第8話 秘密基地へようこそ

「ふあー!」


 目を輝かせて花畑を駆け回るリリー。ところどころ舌足らずなものの、6歳児にしては恐ろしいまでにしっかりした挨拶をしてのけた彼女だが、やはり年齢相応の部分もあるようだ。こうして楽しそうに色とりどりの花々が咲いている庭園で自然と戯れる様子は6歳の女の子そのままだった。

 とても可愛らしいのでカメラがあったらぜひ撮りたい(ロリコンじゃないよ!)のだが、残念ながらこの時代にカメラはない。一応、念写機という魔法を応用したカメラっぽい機能を持つ魔道具もあるにはあるらしいが、恐ろしく高いようだ。それこそ大貴族の嫡男であっても、子供が簡単に手に入れられないくらいには。
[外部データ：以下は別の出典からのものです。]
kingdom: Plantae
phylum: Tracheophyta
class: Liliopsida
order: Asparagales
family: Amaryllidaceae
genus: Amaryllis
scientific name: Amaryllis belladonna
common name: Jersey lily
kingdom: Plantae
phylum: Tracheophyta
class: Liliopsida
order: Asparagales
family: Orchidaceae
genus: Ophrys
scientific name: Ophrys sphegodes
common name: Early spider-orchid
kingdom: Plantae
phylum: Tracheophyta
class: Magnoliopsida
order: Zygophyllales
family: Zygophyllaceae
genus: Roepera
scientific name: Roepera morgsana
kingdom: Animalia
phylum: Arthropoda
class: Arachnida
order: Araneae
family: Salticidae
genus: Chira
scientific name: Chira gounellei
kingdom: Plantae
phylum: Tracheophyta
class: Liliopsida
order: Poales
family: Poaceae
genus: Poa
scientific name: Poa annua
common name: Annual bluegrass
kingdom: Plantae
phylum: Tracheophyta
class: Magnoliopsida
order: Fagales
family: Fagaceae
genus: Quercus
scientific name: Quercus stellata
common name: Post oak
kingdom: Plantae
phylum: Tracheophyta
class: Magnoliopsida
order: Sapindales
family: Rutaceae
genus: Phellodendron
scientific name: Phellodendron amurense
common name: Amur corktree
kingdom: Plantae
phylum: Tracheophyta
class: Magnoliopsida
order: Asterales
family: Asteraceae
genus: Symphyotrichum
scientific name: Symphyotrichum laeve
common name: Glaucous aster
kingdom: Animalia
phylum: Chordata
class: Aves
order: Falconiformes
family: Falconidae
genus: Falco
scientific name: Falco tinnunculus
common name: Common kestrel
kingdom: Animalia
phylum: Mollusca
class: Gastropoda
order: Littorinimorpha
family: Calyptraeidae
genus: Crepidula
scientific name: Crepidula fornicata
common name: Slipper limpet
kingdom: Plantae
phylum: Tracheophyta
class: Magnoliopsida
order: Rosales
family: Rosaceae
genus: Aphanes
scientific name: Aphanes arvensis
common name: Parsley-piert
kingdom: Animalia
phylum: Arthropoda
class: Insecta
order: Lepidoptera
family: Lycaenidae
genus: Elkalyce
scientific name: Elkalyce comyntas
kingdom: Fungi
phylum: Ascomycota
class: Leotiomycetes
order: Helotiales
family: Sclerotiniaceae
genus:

 どのような時に使われるかといえば、皇国の歴史的建造物を記録したり、重要な会議や式典が行われた際に皇家直属の写真家が撮影したり、という時だ。その撮影された数少ない写真も、皇立図書館みたいな資料館に行かないと閲覧できない。一応、活版印刷技術はあるらしいが、写真みたいな細かくて高度な印刷をする技術は無いらしいから、さもありなん、といった感じだ。

 まあ、カメラが無いものは仕方がない。今しっかりと目に焼き付けておこう。このままいくと将来は嫁になるんだろうし。

 なんかいいよな。幼馴染って感じがする。たくさん遊んで、一緒に喜んだり悩んだり悲しんだり笑ったりしながら大人になっていくんだ。前世では味わえなかった感覚だから、なんだかとても心が温かくなる。


「ねぇ〜ほかにいいとこないの〜!」


 花畑の脇の芝生の上でゴロゴロ転がるという公爵令嬢にあるまじき蛮行を繰り返していたリリーが、その遊びに飽きたのか俺に向かってもっと面白いものはないかと訊いてくる。白い高そうなワンピースが芝生まみれで目も当てられない。可愛いけど、やっぱり子供だ。


「よーし、じゃあ俺の秘密基地へ行こう」

「ひみつきち?」

「大人には秘密の、俺達だけの解放区だよ」

「? よくわかんないけどたのしそうね!」


 リリーが髪に芝生をくっつけたままトテトテと走って近寄ってくる。俺はそんなリリーの手を握って裏庭まで歩き出した。男の浪漫を魅せる時が来たようだ。




「わああぁーーー、すごいわ! これハルくんがつくったの?」

「そうだよ。凄いだろ?」


 俺の作った秘密基地を見てリリーが驚く。目の前には歴史の教科書に出てきそうな竪穴住居のようなモノが建っていた。一年ほど前に頑張って作った俺の自信作だ。

 竪穴住居。確かにログハウスやツリーハウスのようにお洒落な建物ではないかもしれない。しかしこと利便性と実用性だけで言えばそれらの比較でない素晴らしい建物なのだ!

 まず、利便性。ツリーハウスなら、わざわざ木を上り下りしなければならない。それに加えて俺がまだ子供であることを考えると、落ちたら危険なツリーハウスは却下になるだろう。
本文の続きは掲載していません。